The professor debunks many myths, and he shoots at all styles: value, growth. No one is spared. I went right to the chapter on low price-to-book, as I have done a lot of asset-based investing over the years, and wanted to see how he debunked the myth. I am happy to say that he and I agree down the line on this one.
Damodaran finds that while low price-to-book strategy appears to work in studies, results suffer from high transaction costs and an incredibly wide range of returns across the universe of stocks trading below book. One must own ALL of them to achieve the resuls found in studies -- impractical, if not impossible.
He also finds that book value can be a subjective number based on various accounting practices, and may not in fact be an accurate measure of a company's net worth. He also finds that low price-to-book portfolios tend to lag in rising markets, performing well only in slow-to-down periods.
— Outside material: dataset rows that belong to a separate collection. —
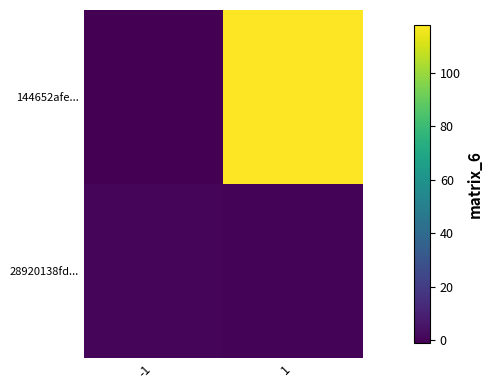

Reading right to left, list all the values displayed in this chart.

144652afe...: 1=118	-1=-1
28920138fd...: 1=0	-1=1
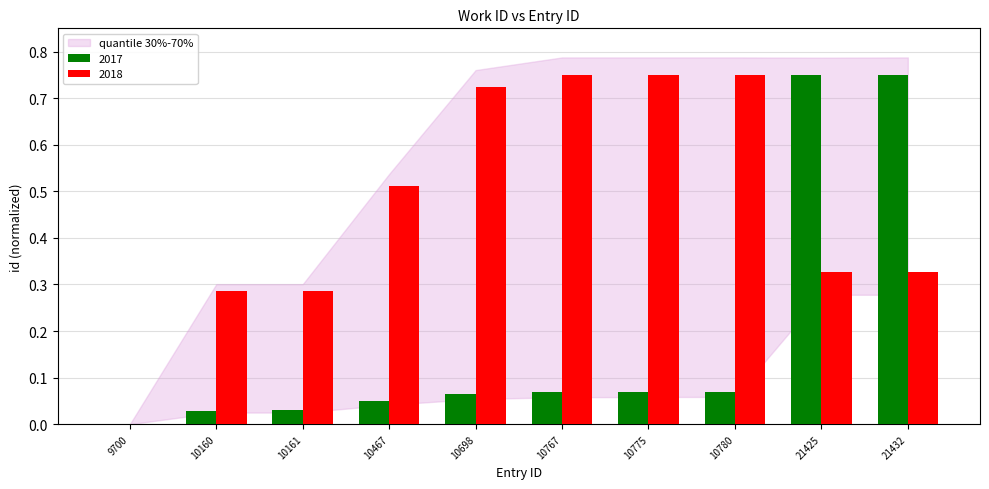

Which series changed the most between 9700 and 10767?

2018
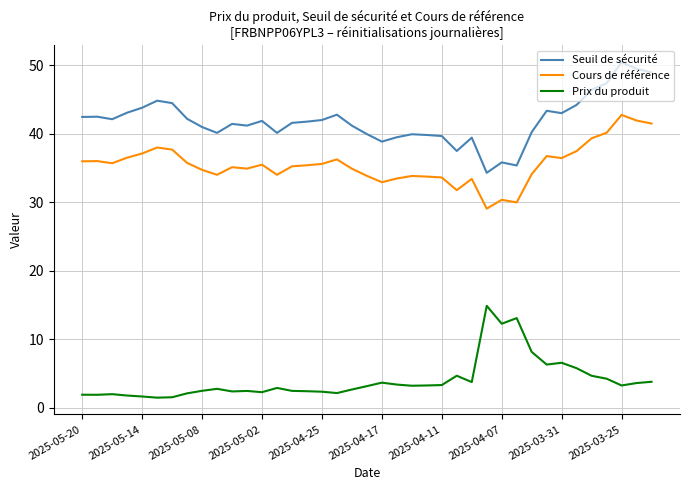

What is the lowest value of the Seuil de sécurité series?

34.3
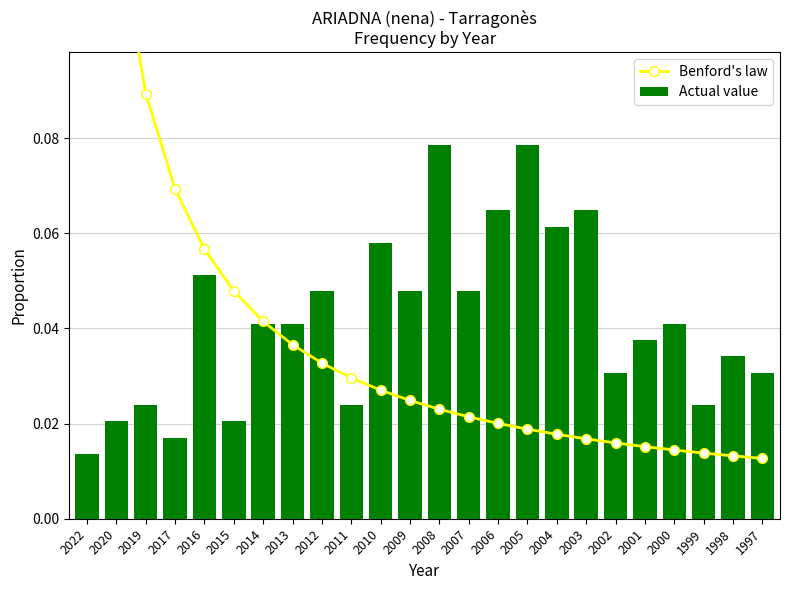

Rank the series at 2006 from lowest to highest value.

Benford's law, Actual value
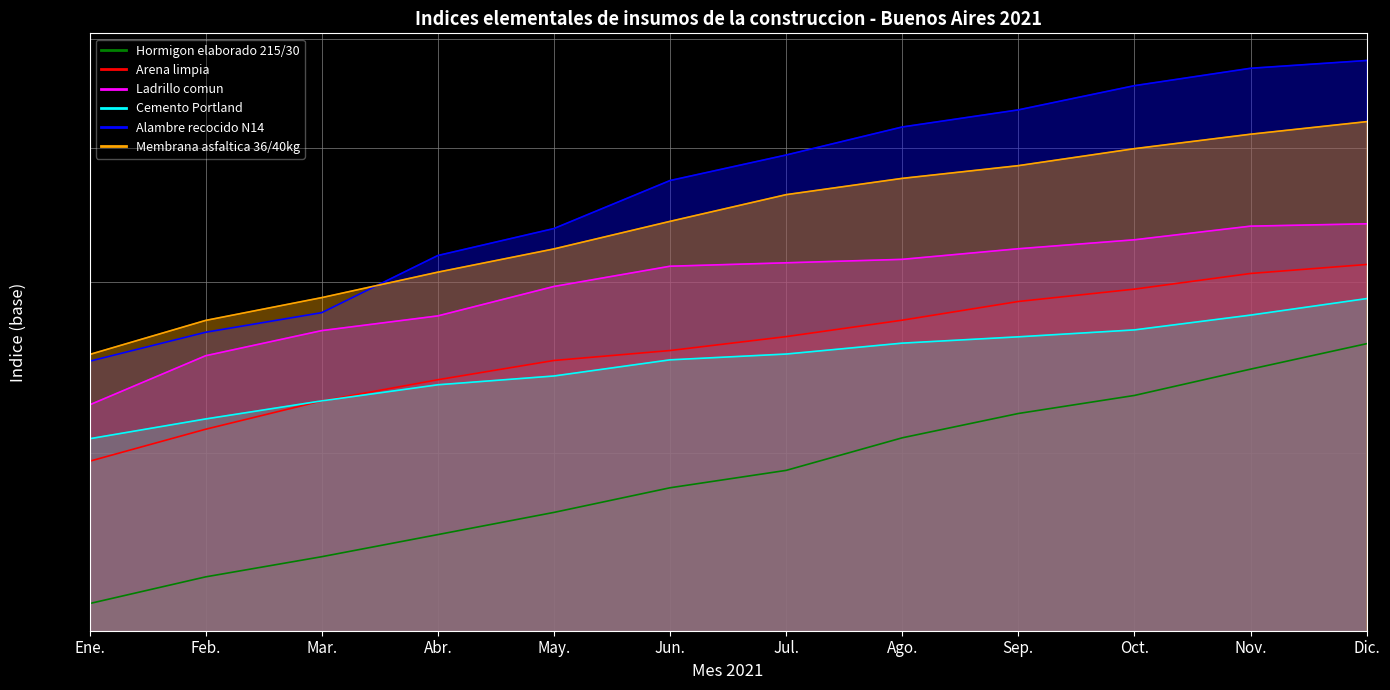

Is it true that Arena limpia equals 5942.4 at May.?

False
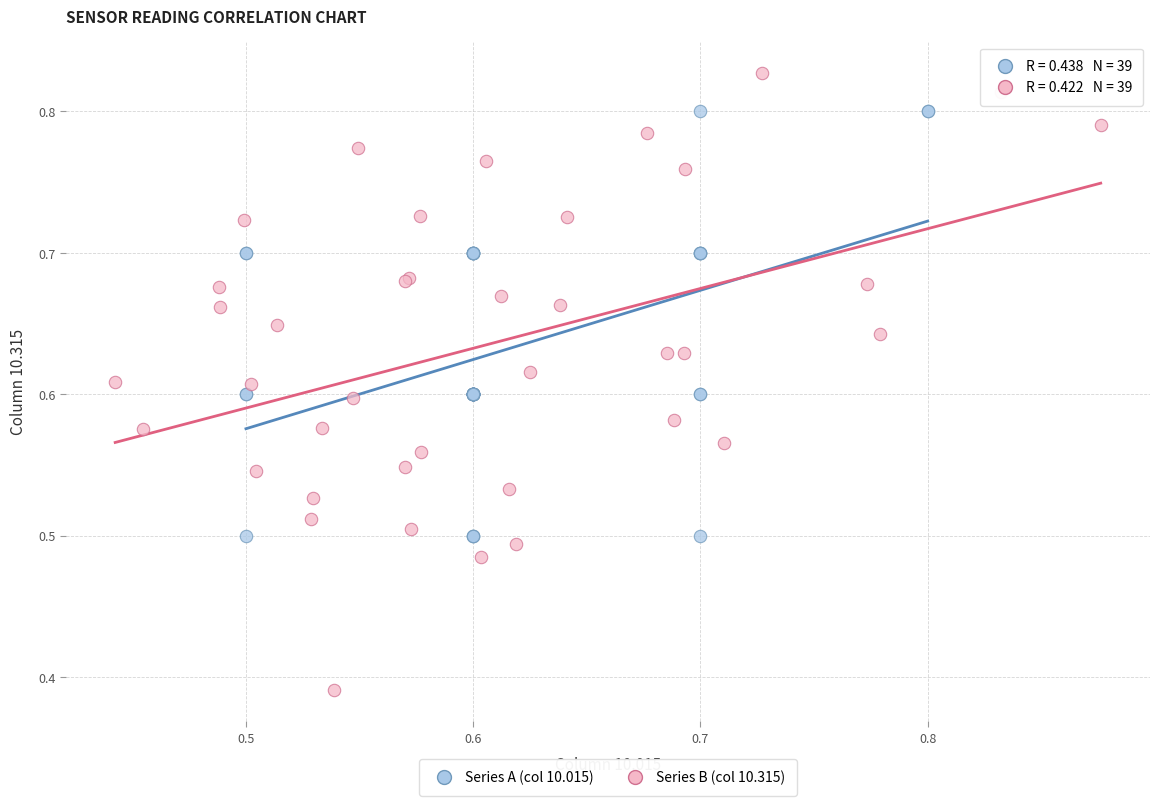

Which series reaches the minimum Y coordinate?

Series B (col 10.315)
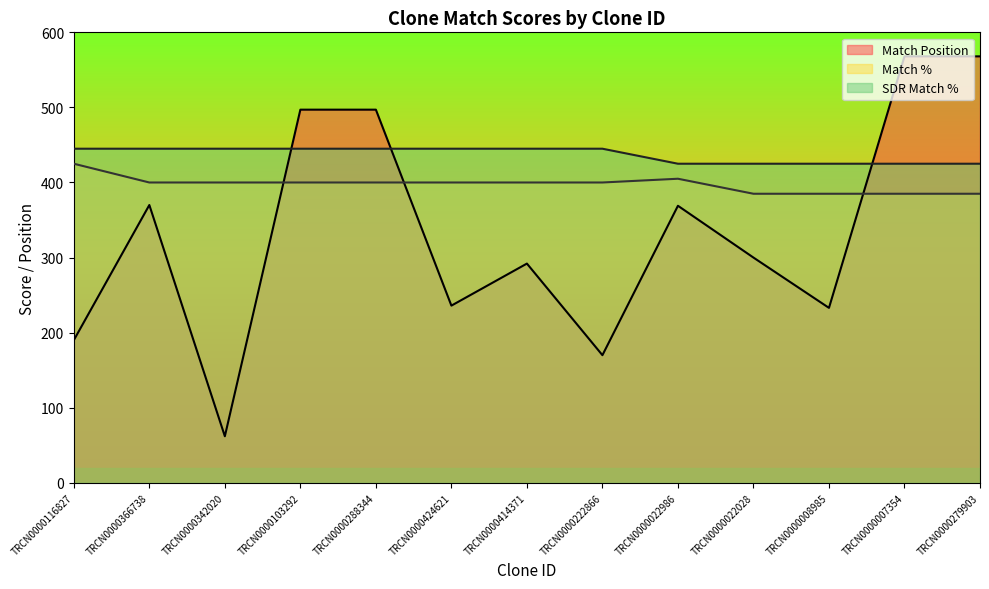

At which label does SDR Match % reach its minimum?

TRCN0000022986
The outperformance occurs in large chunks over short periods of time.
at the end of the chapter, Damodaran reports that a portfolio of stocks that trade below book, betas below 1.5, debt-to-equity (using market value, not book) and priced over 3 and return on equity over 8% have indeed outperformed the market for significant periods of time...something like 80% of the years observed. He also gave a list of stocks that met these criteria in October 2002. Eliminating the Canadian stocks from the list, I find that these stocks have appreciated 56% since then, after 2% transaction and slippage costs. The 30.22% annualized is in line with the Nasdaq 30.02% and handily beats the S&P 500's 21.14%.